Emergency departments are challenged to streamline patient diagnoses and treatment for a variety of conditions and require a CT system capable of imaging patients quickly, accurately and safely. Toshiba America Medical Systems, Inc.’s Aquilion® ONE 320-detector row CT system is designed for such settings and used to evaluate a range of patients, including cardiac, neuro, stroke and pediatric.
When patients come to a hospital’s emergency department, it can take hours to diagnose and treat the patient when time is of the essence. Toshiba’s Aquilion ONE dynamic volume CT system has the ability to improve the clinical pathway for patients by reducing diagnosis time. Unlike any other CT system available, the Aquilion ONE covers up to 16 cm of anatomy using 320 ultra-high resolution 0.5 mm detector elements to image an entire organ, such as the brain or heart, in a single rotation. The system’s rapid rotation also reduces the radiation dose a patient receives, providing a safer exam for patients.

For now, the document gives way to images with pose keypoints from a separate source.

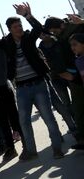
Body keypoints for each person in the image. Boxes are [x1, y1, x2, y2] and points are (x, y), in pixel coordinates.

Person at [0, 3, 64, 160]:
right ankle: (31, 151)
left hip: (39, 84)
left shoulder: (28, 38)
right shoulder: (6, 42)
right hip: (22, 88)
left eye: (20, 26)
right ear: (10, 30)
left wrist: (27, 16)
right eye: (16, 27)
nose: (19, 29)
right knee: (23, 121)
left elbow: (39, 29)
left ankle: (57, 148)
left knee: (48, 118)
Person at [46, 15, 84, 149]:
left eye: (54, 31)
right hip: (74, 75)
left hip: (78, 73)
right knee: (77, 108)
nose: (54, 34)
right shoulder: (60, 37)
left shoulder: (76, 28)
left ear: (60, 25)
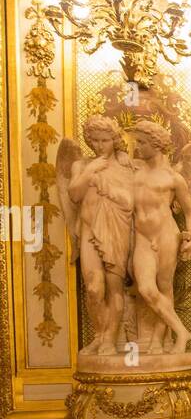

For cardiac patients, the Aquilion ONE can image the entire heart in less than a single heartbeat, saving critical time in emergency situations. Additionally, for patients presenting with stroke symptoms, the Aquilion ONE has the ability to show dynamic function, such as blood flowing through the brain, enabling rapid and accurate diagnosis when time is critical.
The Aquilion ONE is also designed to provide a safe, comfortable imaging experience for pediatric patients. Traditionally, when children are imaged using multi-detector CT, sedation can be required to keep the patient still long enough to obtain a clear diagnostic image. The Aquilion ONE’s rapid acquisition time means less patient sedation is required and the patient receives less radiation dose.
Michael Poon, M.D., director, Advanced Cardiac Imaging Program, Department of Radiology, and professor, Radiology and Medicine, at Stony Brook University Medical Center, has implemented the new CT scanner to help diagnose some of his patients.
"Recently, we had a patient come into the ER with shortness of breath and acute chest pains. Blood tests showed she was not having a heart attack, so she was given a low-dose CT scan to determine the problem," said Dr. Poon. "The 320-detector row scanner captured minute structural and functional details of her heart and surrounding vessels. The imaging results of her heart and vessels indicated that she was, in fact, having a heart attack. It would have taken additional tests and time to determine her condition if we were not able to use the CT scanner."
"For busy emergency departments, the ability to streamline diagnosis, reduce dose and improve the clinical pathway is critical to providing patients with top-tier care," said Doug Ryan, vice president, Marketing and Strategic Development, Toshiba. "Toshiba is committed to improving patient safety by making medical imaging as fast, accurate and safe as possible for patients. The Aquilion ONE delivers on this commitment with its unique ability to reduce diagnosis time from hours to minutes."